On 21/03/2023 13.24, Toke Høiland-Jørgensen wrote:
Jesper Dangaard Brouer <jbrouer@xxxxxxxxxx> writes:
On 17/03/2023 22.21, Stanislav Fomichev wrote:
On 03/17, Jesper Dangaard Brouer wrote:
When driver doesn't implement a bpf_xdp_metadata kfunc the fallback
implementation returns EOPNOTSUPP, which indicate device driver doesn't
implement this kfunc.
Currently many drivers also return EOPNOTSUPP when the hint isn't
available, which is inconsistent from an API point of view. Instead
change drivers to return ENODATA in these cases.
There can be natural cases why a driver doesn't provide any hardware
info for a specific hint, even on a frame to frame basis (e.g. PTP).
Lets keep these cases as separate return codes.
When describing the return values, adjust the function kernel-doc layout
to get proper rendering for the return values.
Signed-off-by: Jesper Dangaard Brouer <brouer@xxxxxxxxxx>
I don't remember whether the previous discussion ended in something?
IIRC Martin was preferring to use xdp-features for this instead?
IIRC Martin asked for a second vote/opinion to settle the vote.

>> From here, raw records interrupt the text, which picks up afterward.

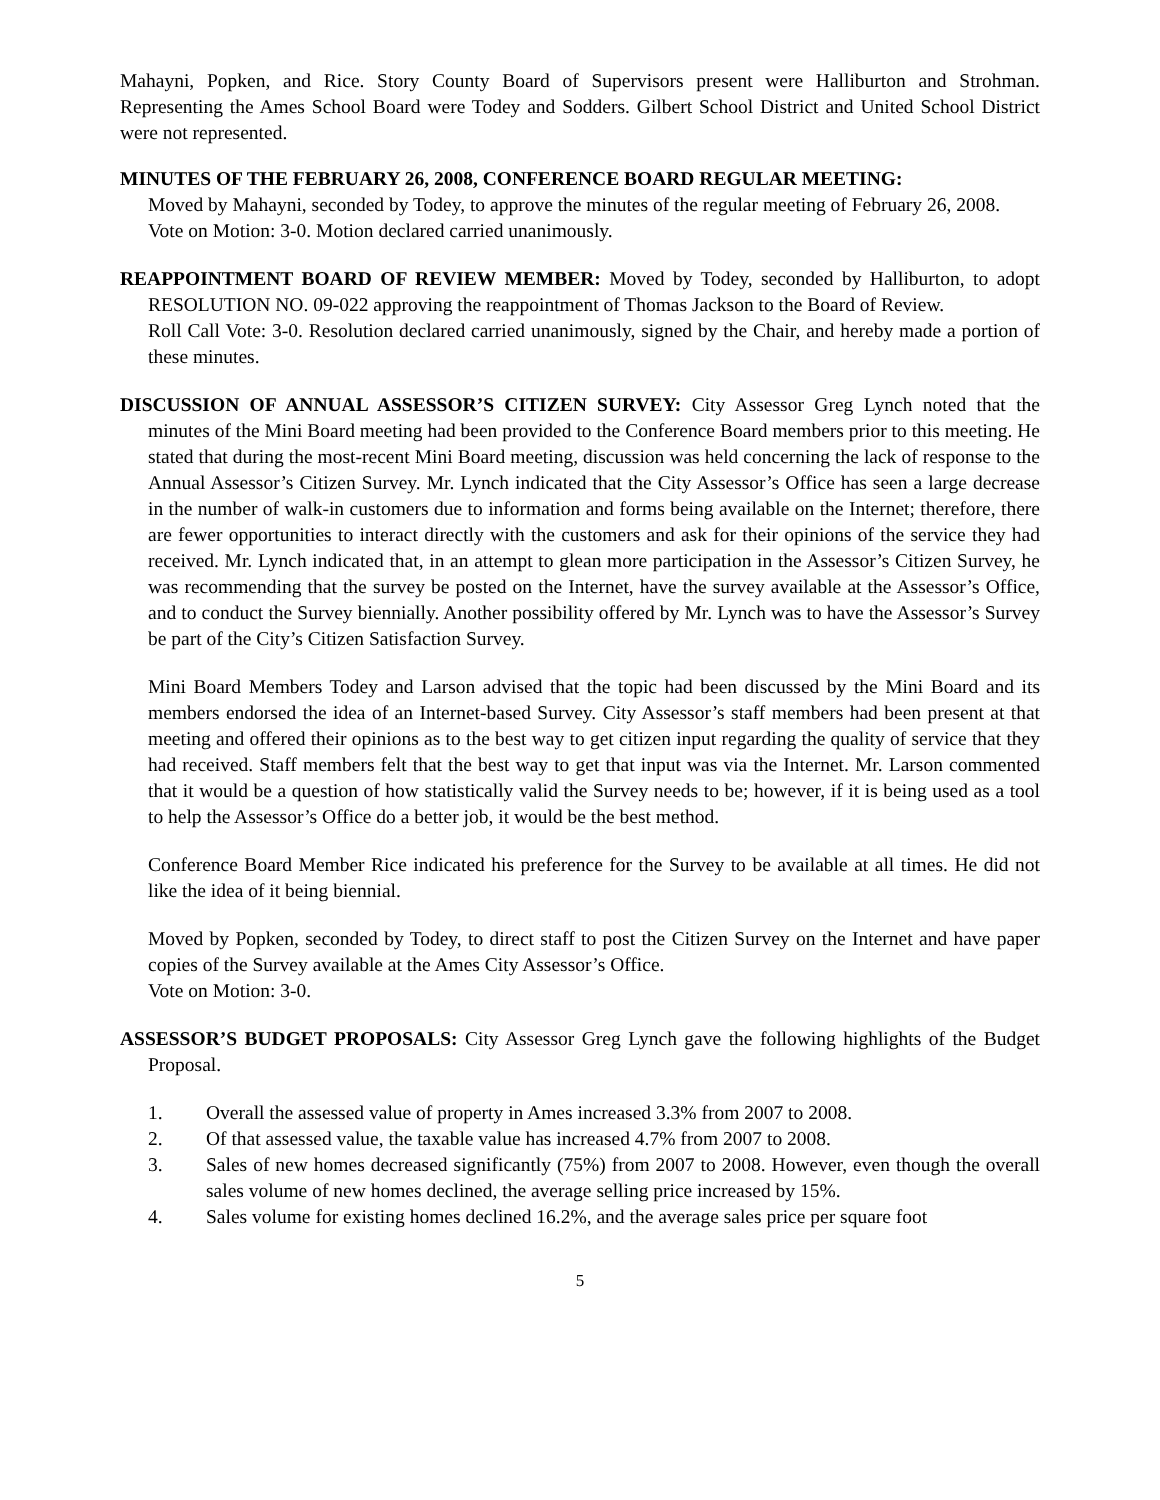Mahayni, Popken, and Rice. Story County Board of Supervisors present were Halliburton and Strohman. Representing the Ames School Board were Todey and Sodders. Gilbert School District and United School District were not represented.
MINUTES OF THE FEBRUARY 26, 2008, CONFERENCE BOARD REGULAR MEETING:
Moved by Mahayni, seconded by Todey, to approve the minutes of the regular meeting of February 26, 2008.
Vote on Motion: 3-0. Motion declared carried unanimously.
REAPPOINTMENT BOARD OF REVIEW MEMBER: Moved by Todey, seconded by Halliburton, to adopt RESOLUTION NO. 09-022 approving the reappointment of Thomas Jackson to the Board of Review.
Roll Call Vote: 3-0. Resolution declared carried unanimously, signed by the Chair, and hereby made a portion of these minutes.
DISCUSSION OF ANNUAL ASSESSOR’S CITIZEN SURVEY: City Assessor Greg Lynch noted that the minutes of the Mini Board meeting had been provided to the Conference Board members prior to this meeting. He stated that during the most-recent Mini Board meeting, discussion was held concerning the lack of response to the Annual Assessor’s Citizen Survey. Mr. Lynch indicated that the City Assessor’s Office has seen a large decrease in the number of walk-in customers due to information and forms being available on the Internet; therefore, there are fewer opportunities to interact directly with the customers and ask for their opinions of the service they had received. Mr. Lynch indicated that, in an attempt to glean more participation in the Assessor’s Citizen Survey, he was recommending that the survey be posted on the Internet, have the survey available at the Assessor’s Office, and to conduct the Survey biennially. Another possibility offered by Mr. Lynch was to have the Assessor’s Survey be part of the City’s Citizen Satisfaction Survey.
Mini Board Members Todey and Larson advised that the topic had been discussed by the Mini Board and its members endorsed the idea of an Internet-based Survey. City Assessor’s staff members had been present at that meeting and offered their opinions as to the best way to get citizen input regarding the quality of service that they had received. Staff members felt that the best way to get that input was via the Internet. Mr. Larson commented that it would be a question of how statistically valid the Survey needs to be; however, if it is being used as a tool to help the Assessor’s Office do a better job, it would be the best method.
Conference Board Member Rice indicated his preference for the Survey to be available at all times. He did not like the idea of it being biennial.
Moved by Popken, seconded by Todey, to direct staff to post the Citizen Survey on the Internet and have paper copies of the Survey available at the Ames City Assessor’s Office.
Vote on Motion: 3-0.
ASSESSOR’S BUDGET PROPOSALS: City Assessor Greg Lynch gave the following highlights of the Budget Proposal.
1. Overall the assessed value of property in Ames increased 3.3% from 2007 to 2008.
2. Of that assessed value, the taxable value has increased 4.7% from 2007 to 2008.
3. Sales of new homes decreased significantly (75%) from 2007 to 2008. However, even though the overall sales volume of new homes declined, the average selling price increased by 15%.
4. Sales volume for existing homes declined 16.2%, and the average sales price per square foot
5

The xdp-features use is orthogonal and this patch does not prohibit the
later implementation of xdp-features, to detect if driver doesn't
implement kfuncs via using global vars. Not applying this patch leaves
the API in an strange inconsistent state, because of an argument that in
the *future* we can use xdp-features to solve *one* of the discussed
use-cases for another return code.
I argued for a practical PTP use-case where not all frames contain the
PTP timestamp. This patch solve this use-case *now*, so I don't see why
we should stall solving this, because of a "future" feature we might
never get around to implement, which require the user to use global vars.
Personally I'm fine with having this convention, but I'm not sure how well
we'll be able to enforce them. (In general, I'm not a fan of userspace
changing it's behavior based on errno. If it's mostly for
debugging/development - seems ok)
We enforce the API by documenting the return behavior, like below. If a
driver violate this, then we will fix the driver code with a fixes tag.
My ask is simply let not have ambiguous return codes.
FWIW I don't get the opposition to this patch: having distinct return
codes strictly increases the amount of information that is available to
the caller. Even if some driver happens to use the "wrong" return code,
it's still an improvement for all the drivers that do the right thing
(and, well, we can fix broken drivers). And if a BPF program doesn't
care about the type of failure they can just ignore treat all error
codes the same; realistically, that is what most programs will do, but
that doesn't mean we can't provide the more-granular error codes to the
programs that do care.
My only concern with this patch is that it targets bpf-next and carries
no Fixes tag, so we'll end up with a kernel release that doesn't have
this change...
Good point, I'll send this patch against 'bpf' tree instead.